I have fond reminiscences of childhood hours spent watching truly terrible cartoons on VHS tapes, among them, Shazam! (yes, the exclamation point is part of the official name--perhaps the inspiration for a certain soon-to-be relic of a search engine?). But today I learned something new, browsing the legitimately LOL-worthy* cracked.com [H.T. Marginal Revolution]:
The origin of Shazam! is that young Billy Batson, a 12-year-old homeless newsboy, follows a mysterious stranger into a secret subway tunnel and boards an empty train that takes him to the lair of a wizard who gives him the secret word "Shazam!" The word is an acronym for Solomon, Hercules, Atlas, Zeus, Achilles and Mercury who all lend their respective powers to whoever yells the word with the least amount of shame.

Yes, you've read correctly, Captain Marvel in all of that skin-tight clothing, with his rippled muscles and dangling package is actually a 12-year-old boy who, thanks to a secret magic word he learned only by talking to strangers and following them into abandoned subway tunnels, has the amazing ability to instantly transform into the legal age of consent.
But although Mercury is included in this list, it is another hero who doth receive his gifts.
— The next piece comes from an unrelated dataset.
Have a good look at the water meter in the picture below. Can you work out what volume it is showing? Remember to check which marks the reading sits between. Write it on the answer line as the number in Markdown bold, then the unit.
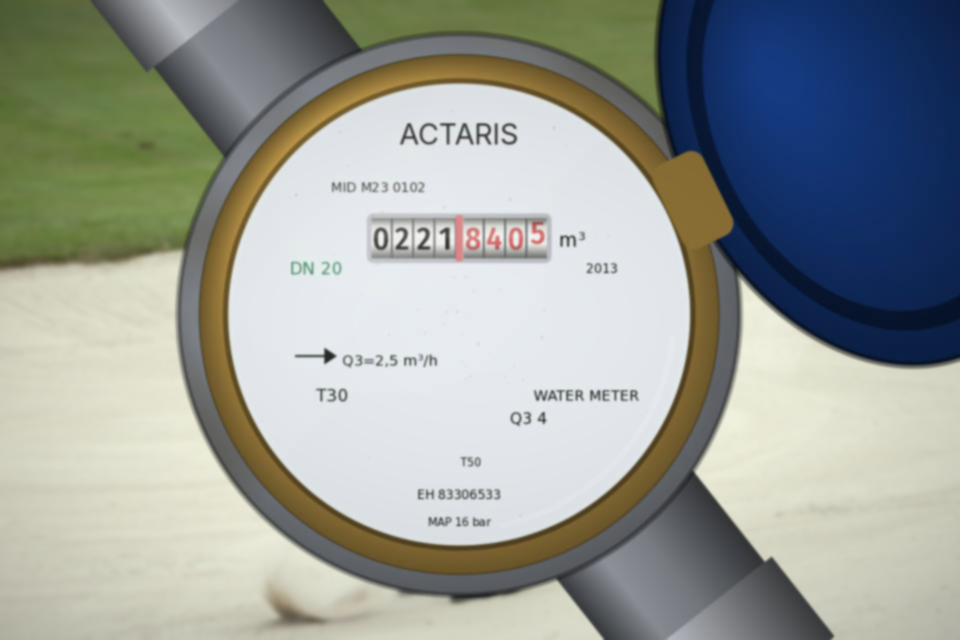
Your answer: **221.8405** m³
This was the Sub-Mariner--also in our excellent collection--of whom Cracked writes, worthy of a quote in full:

Namor was the bastard offspring of a ship's captain and a member of a secret undersea race. We might be tempted to call him a mermaid, but the comic book insists he is technically "Homo Mermanus." A piece of advice for budding comic book writers, if you'd like to avoid cheap gay jokes at your hero's expense, perhaps including the words "homo" and "anus" in your character's scientific classification is a bad idea.

Namor has pointy Spock ears, can communicate with aquatic life, breathe underwater, possesses an enhanced physique to deal with the high pressure depths and, of course, has the obligatory tiny wings on his ankles that enable him to fly.

What's that you say? That last one seems a little out of place? Why would an aquatically themed superhero flit about on delicate little calf-wings? According to the creators: Fuck you, that's why.

*I laughed out loud, many times. Does that pardon of such a delightfully corny expression? No, no it certainly does not.